▸ INFORMATION:
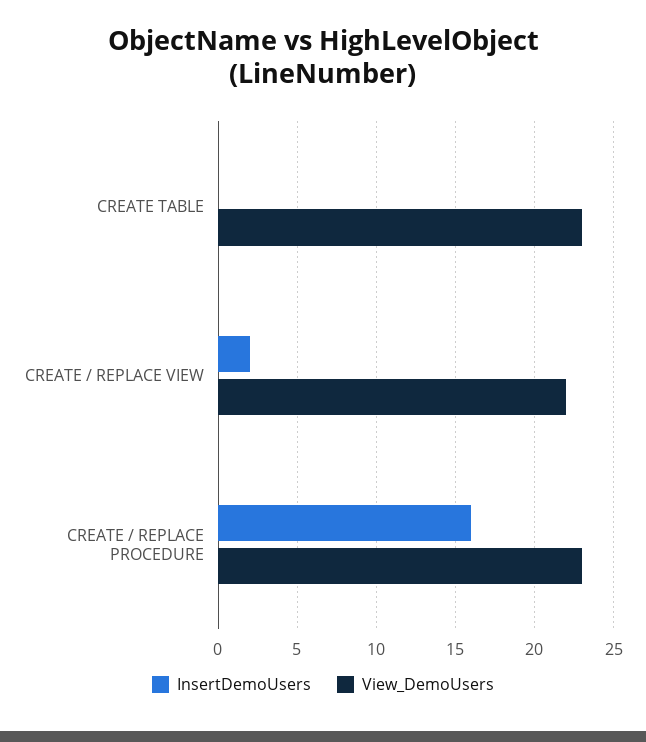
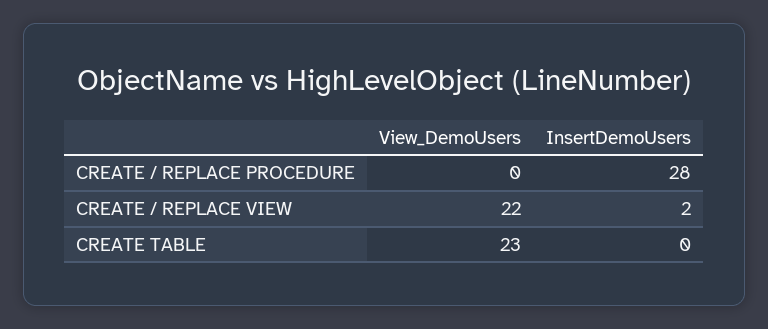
  {
    "InsertDemoUsers": {
      "CREATE TABLE": 0,
      "CREATE / REPLACE VIEW": 2,
-     "CREATE / REPLACE PROCEDURE": 16
+     "CREATE / REPLACE PROCEDURE": 28
    },
    "View_DemoUsers": {
      "CREATE TABLE": 23,
      "CREATE / REPLACE VIEW": 22,
-     "CREATE / REPLACE PROCEDURE": 23
+     "CREATE / REPLACE PROCEDURE": 0
    }
  }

▸ ABOUT THIS EXERCISE: Show every line from the listing above in which the string "CREATE" appears.

▸ SOLUTION:
      "CREATE TABLE": 0,
      "CREATE / REPLACE VIEW": 2,
-     "CREATE / REPLACE PROCEDURE": 16
+     "CREATE / REPLACE PROCEDURE": 28
      "CREATE TABLE": 23,
      "CREATE / REPLACE VIEW": 22,
-     "CREATE / REPLACE PROCEDURE": 23
+     "CREATE / REPLACE PROCEDURE": 0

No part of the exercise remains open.